By solving the inequality x^2 - 100 ≥ 0, we can find the values of x that make the expression non-negative:
x^2 - 100 ≥ 0
(x - 10)(x + 10) ≥ 0
From this inequality, we can see that the expression is equal to zero at x = -10 and x = 10, and it changes sign at those points.
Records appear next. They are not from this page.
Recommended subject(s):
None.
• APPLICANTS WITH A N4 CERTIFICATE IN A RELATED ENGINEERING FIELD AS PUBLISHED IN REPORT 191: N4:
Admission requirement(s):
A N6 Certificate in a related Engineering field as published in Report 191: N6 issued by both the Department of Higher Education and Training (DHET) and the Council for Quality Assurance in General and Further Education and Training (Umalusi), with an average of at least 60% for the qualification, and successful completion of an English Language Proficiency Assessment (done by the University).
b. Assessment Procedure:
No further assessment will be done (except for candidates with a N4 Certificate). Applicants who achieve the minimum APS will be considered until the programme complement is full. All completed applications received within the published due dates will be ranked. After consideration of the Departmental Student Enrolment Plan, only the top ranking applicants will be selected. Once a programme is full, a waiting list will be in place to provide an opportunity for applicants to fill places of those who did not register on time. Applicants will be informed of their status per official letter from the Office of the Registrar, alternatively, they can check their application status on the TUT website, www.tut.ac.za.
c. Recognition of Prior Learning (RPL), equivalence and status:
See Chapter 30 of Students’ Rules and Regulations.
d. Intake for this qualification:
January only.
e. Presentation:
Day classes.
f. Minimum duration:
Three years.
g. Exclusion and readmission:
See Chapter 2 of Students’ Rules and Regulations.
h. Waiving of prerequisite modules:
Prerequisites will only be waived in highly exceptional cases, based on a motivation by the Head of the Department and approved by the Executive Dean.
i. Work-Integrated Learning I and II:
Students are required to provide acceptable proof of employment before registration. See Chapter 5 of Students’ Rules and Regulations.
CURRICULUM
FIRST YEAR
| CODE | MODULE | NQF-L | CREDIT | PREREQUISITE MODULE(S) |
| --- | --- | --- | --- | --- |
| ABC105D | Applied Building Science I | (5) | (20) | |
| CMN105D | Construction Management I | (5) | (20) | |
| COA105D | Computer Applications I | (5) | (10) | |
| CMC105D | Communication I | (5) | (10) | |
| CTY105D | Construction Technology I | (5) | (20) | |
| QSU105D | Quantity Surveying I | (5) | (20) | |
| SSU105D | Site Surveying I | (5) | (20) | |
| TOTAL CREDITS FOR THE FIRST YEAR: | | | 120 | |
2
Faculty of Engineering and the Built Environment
Hence, the intervals where x^2 - 100 is non-negative are (-∞, -10] and [10, ∞). This means the domain of z(x) is:
Domain: (-∞, -10] ∪ [10, ∞)
Now let's move on to finding the range.
To find the range, we need to solve the equation x = √(y^2 + 100) for y.
Square both sides to eliminate the square root:
x^2 = y^2 + 100
Rearrange the equation to solve for y:
y^2 = x^2 - 100
Taking the square root of both sides gives:
y = ±√(x^2 - 100)
Since we are working with the positive square root, we can write this as:
y = √(x^2 - 100)
From this, we can see that the range of z(x) is the set of all non-negative real numbers, since the square root of any non-negative number will always yield a non-negative result.
Range: [0, ∞)
Therefore, the domain of z(x) is (-∞, -10] ∪ [10, ∞) and the range is [0, ∞).